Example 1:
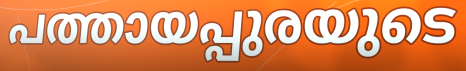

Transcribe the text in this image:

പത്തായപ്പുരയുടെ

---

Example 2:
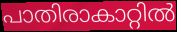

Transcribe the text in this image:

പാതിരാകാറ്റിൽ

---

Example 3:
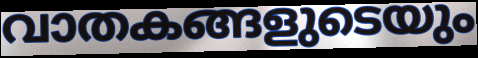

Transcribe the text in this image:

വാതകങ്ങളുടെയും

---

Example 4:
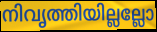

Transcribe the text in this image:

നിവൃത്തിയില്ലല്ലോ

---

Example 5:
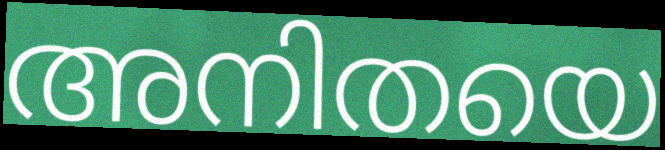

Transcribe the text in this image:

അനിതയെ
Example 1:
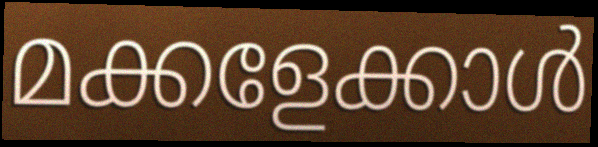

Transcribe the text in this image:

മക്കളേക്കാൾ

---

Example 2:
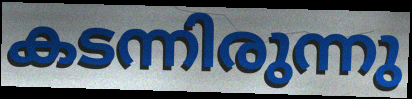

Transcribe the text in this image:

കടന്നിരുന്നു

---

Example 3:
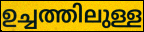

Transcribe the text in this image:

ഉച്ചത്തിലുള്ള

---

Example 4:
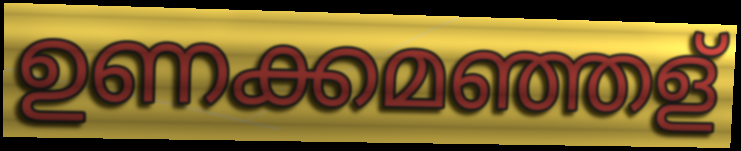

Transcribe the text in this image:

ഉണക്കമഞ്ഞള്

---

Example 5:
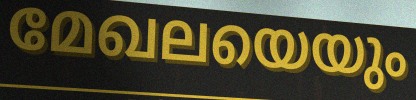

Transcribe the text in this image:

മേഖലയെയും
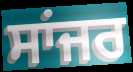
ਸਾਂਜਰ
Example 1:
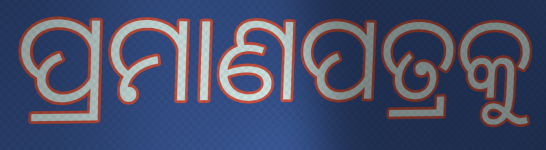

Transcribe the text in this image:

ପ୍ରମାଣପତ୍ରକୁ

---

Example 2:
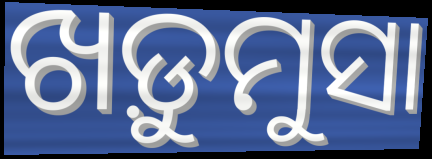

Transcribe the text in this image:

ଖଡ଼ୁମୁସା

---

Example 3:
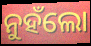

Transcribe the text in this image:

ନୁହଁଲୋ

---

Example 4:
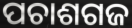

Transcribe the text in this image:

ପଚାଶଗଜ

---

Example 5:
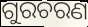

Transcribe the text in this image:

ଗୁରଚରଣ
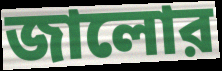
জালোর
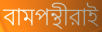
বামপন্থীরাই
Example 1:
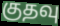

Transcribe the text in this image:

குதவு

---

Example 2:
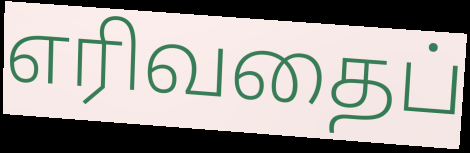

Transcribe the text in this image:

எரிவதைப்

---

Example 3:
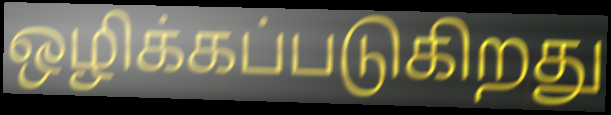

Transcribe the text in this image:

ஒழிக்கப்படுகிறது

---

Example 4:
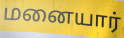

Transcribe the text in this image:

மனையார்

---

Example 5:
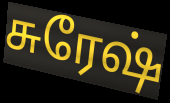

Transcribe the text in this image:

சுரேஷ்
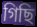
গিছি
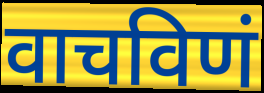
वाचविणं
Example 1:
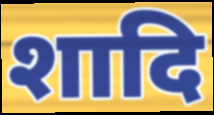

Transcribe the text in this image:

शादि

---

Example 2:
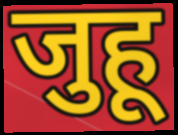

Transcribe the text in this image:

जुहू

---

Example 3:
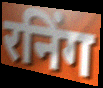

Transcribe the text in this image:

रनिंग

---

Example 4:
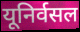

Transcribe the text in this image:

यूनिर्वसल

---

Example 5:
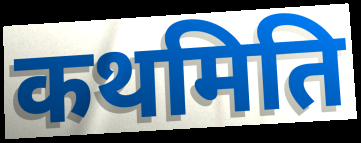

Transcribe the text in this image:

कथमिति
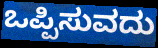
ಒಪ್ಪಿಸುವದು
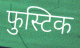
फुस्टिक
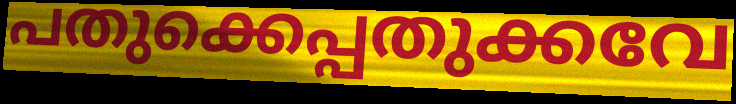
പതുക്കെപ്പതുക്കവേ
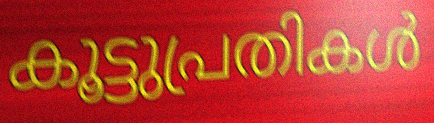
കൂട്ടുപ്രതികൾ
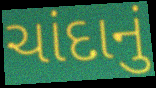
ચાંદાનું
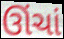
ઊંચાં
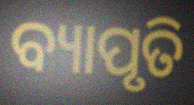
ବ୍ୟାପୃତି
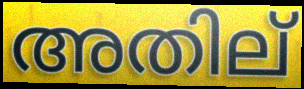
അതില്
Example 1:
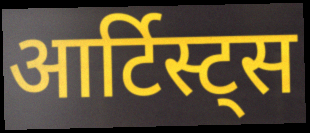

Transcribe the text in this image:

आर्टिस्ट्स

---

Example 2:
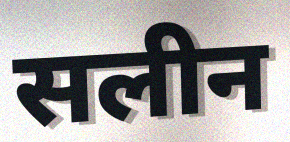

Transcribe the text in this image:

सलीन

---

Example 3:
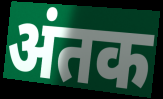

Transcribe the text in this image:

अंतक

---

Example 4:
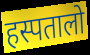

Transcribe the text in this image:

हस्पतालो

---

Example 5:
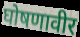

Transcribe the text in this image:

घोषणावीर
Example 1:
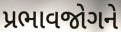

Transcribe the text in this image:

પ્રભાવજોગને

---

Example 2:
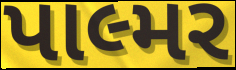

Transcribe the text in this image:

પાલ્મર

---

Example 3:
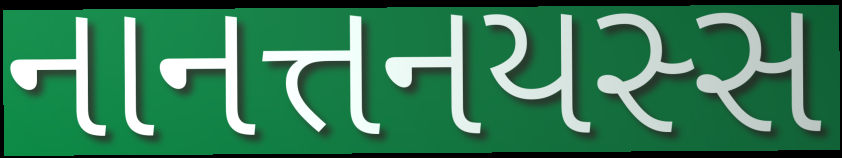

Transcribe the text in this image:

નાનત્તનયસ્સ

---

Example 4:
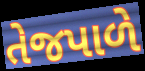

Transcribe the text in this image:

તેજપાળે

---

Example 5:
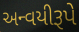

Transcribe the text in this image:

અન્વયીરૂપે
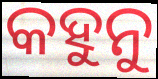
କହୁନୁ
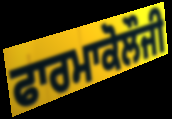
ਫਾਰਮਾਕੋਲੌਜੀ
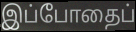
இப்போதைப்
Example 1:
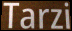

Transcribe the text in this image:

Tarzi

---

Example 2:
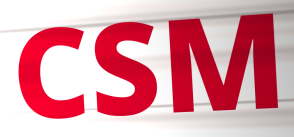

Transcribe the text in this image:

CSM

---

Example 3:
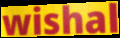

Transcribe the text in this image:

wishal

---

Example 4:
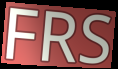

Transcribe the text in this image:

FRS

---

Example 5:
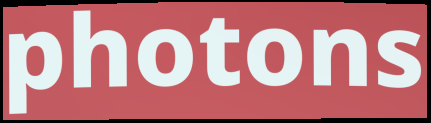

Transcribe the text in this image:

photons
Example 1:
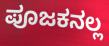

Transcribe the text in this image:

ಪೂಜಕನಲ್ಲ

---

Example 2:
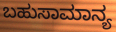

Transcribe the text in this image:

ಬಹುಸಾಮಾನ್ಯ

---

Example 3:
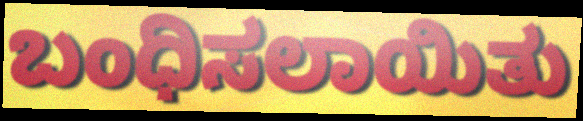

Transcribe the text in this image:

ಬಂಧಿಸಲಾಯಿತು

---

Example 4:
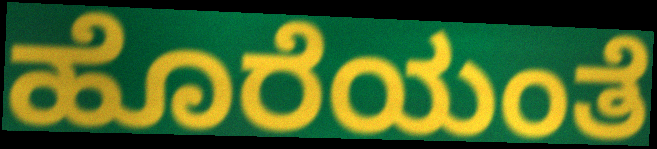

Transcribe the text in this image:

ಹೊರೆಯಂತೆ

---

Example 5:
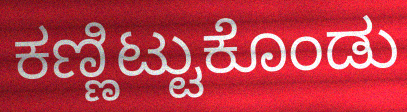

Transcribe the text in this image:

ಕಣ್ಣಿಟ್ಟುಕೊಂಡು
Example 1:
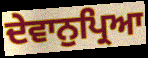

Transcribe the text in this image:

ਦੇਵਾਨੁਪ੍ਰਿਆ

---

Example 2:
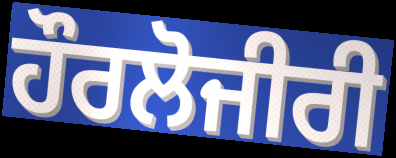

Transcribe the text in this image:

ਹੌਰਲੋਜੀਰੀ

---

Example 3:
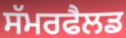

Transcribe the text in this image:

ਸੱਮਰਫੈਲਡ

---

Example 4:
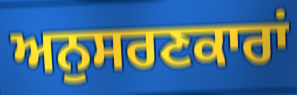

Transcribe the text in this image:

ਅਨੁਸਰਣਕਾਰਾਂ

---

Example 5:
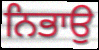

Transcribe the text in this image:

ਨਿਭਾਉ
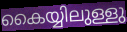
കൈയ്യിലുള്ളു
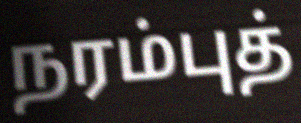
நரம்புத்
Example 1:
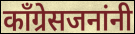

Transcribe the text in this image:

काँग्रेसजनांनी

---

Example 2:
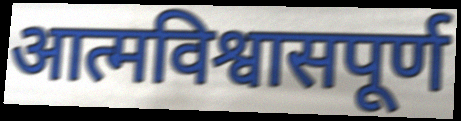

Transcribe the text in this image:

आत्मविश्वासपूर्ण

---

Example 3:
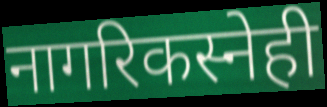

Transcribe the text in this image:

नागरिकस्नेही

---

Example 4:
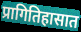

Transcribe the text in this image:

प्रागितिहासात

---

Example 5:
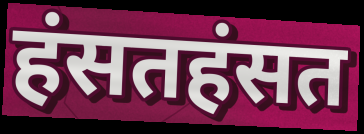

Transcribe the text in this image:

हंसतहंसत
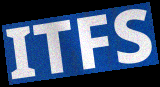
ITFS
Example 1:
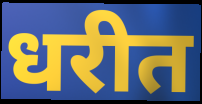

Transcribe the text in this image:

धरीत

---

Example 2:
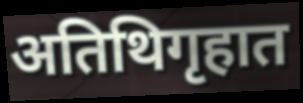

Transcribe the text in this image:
━━━━
▶ _What you are asked to do_
Retype the records exactly, but skip the pictures.

▶ _Task output_
Example 1:

Transcribe the text in this image:

പത്തായപ്പുരയുടെ

---

Example 2:

Transcribe the text in this image:

പാതിരാകാറ്റിൽ

---

Example 3:

Transcribe the text in this image:

വാതകങ്ങളുടെയും

---

Example 4:

Transcribe the text in this image:

നിവൃത്തിയില്ലല്ലോ

---

Example 5:

Transcribe the text in this image:

അനിതയെ
Example 1:

Transcribe the text in this image:

മക്കളേക്കാൾ

---

Example 2:

Transcribe the text in this image:

കടന്നിരുന്നു

---

Example 3:

Transcribe the text in this image:

ഉച്ചത്തിലുള്ള

---

Example 4:

Transcribe the text in this image:

ഉണക്കമഞ്ഞള്

---

Example 5:

Transcribe the text in this image:

മേഖലയെയും
ਸਾਂਜਰ
Example 1:

Transcribe the text in this image:

ପ୍ରମାଣପତ୍ରକୁ

---

Example 2:

Transcribe the text in this image:

ଖଡ଼ୁମୁସା

---

Example 3:

Transcribe the text in this image:

ନୁହଁଲୋ

---

Example 4:

Transcribe the text in this image:

ପଚାଶଗଜ

---

Example 5:

Transcribe the text in this image:

ଗୁରଚରଣ
জালোর
বামপন্থীরাই
Example 1:

Transcribe the text in this image:

குதவு

---

Example 2:

Transcribe the text in this image:

எரிவதைப்

---

Example 3:

Transcribe the text in this image:

ஒழிக்கப்படுகிறது

---

Example 4:

Transcribe the text in this image:

மனையார்

---

Example 5:

Transcribe the text in this image:

சுரேஷ்
গিছি
वाचविणं
Example 1:

Transcribe the text in this image:

शादि

---

Example 2:

Transcribe the text in this image:

जुहू

---

Example 3:

Transcribe the text in this image:

रनिंग

---

Example 4:

Transcribe the text in this image:

यूनिर्वसल

---

Example 5:

Transcribe the text in this image:

कथमिति
ಒಪ್ಪಿಸುವದು
फुस्टिक
പതുക്കെപ്പതുക്കവേ
കൂട്ടുപ്രതികൾ
ચાંદાનું
ઊંચાં
ବ୍ୟାପୃତି
അതില്
Example 1:

Transcribe the text in this image:

आर्टिस्ट्स

---

Example 2:

Transcribe the text in this image:

सलीन

---

Example 3:

Transcribe the text in this image:

अंतक

---

Example 4:

Transcribe the text in this image:

हस्पतालो

---

Example 5:

Transcribe the text in this image:

घोषणावीर
Example 1:

Transcribe the text in this image:

પ્રભાવજોગને

---

Example 2:

Transcribe the text in this image:

પાલ્મર

---

Example 3:

Transcribe the text in this image:

નાનત્તનયસ્સ

---

Example 4:

Transcribe the text in this image:

તેજપાળે

---

Example 5:

Transcribe the text in this image:

અન્વયીરૂપે
କହୁନୁ
ਫਾਰਮਾਕੋਲੌਜੀ
இப்போதைப்
Example 1:

Transcribe the text in this image:

Tarzi

---

Example 2:

Transcribe the text in this image:

CSM

---

Example 3:

Transcribe the text in this image:

wishal

---

Example 4:

Transcribe the text in this image:

FRS

---

Example 5:

Transcribe the text in this image:

photons
Example 1:

Transcribe the text in this image:

ಪೂಜಕನಲ್ಲ

---

Example 2:

Transcribe the text in this image:

ಬಹುಸಾಮಾನ್ಯ

---

Example 3:

Transcribe the text in this image:

ಬಂಧಿಸಲಾಯಿತು

---

Example 4:

Transcribe the text in this image:

ಹೊರೆಯಂತೆ

---

Example 5:

Transcribe the text in this image:

ಕಣ್ಣಿಟ್ಟುಕೊಂಡು
Example 1:

Transcribe the text in this image:

ਦੇਵਾਨੁਪ੍ਰਿਆ

---

Example 2:

Transcribe the text in this image:

ਹੌਰਲੋਜੀਰੀ

---

Example 3:

Transcribe the text in this image:

ਸੱਮਰਫੈਲਡ

---

Example 4:

Transcribe the text in this image:

ਅਨੁਸਰਣਕਾਰਾਂ

---

Example 5:

Transcribe the text in this image:

ਨਿਭਾਉ
കൈയ്യിലുള്ളു
நரம்புத்
Example 1:

Transcribe the text in this image:

काँग्रेसजनांनी

---

Example 2:

Transcribe the text in this image:

आत्मविश्वासपूर्ण

---

Example 3:

Transcribe the text in this image:

नागरिकस्नेही

---

Example 4:

Transcribe the text in this image:

प्रागितिहासात

---

Example 5:

Transcribe the text in this image:

हंसतहंसत
ITFS
Example 1:

Transcribe the text in this image:

धरीत

---

Example 2:

Transcribe the text in this image:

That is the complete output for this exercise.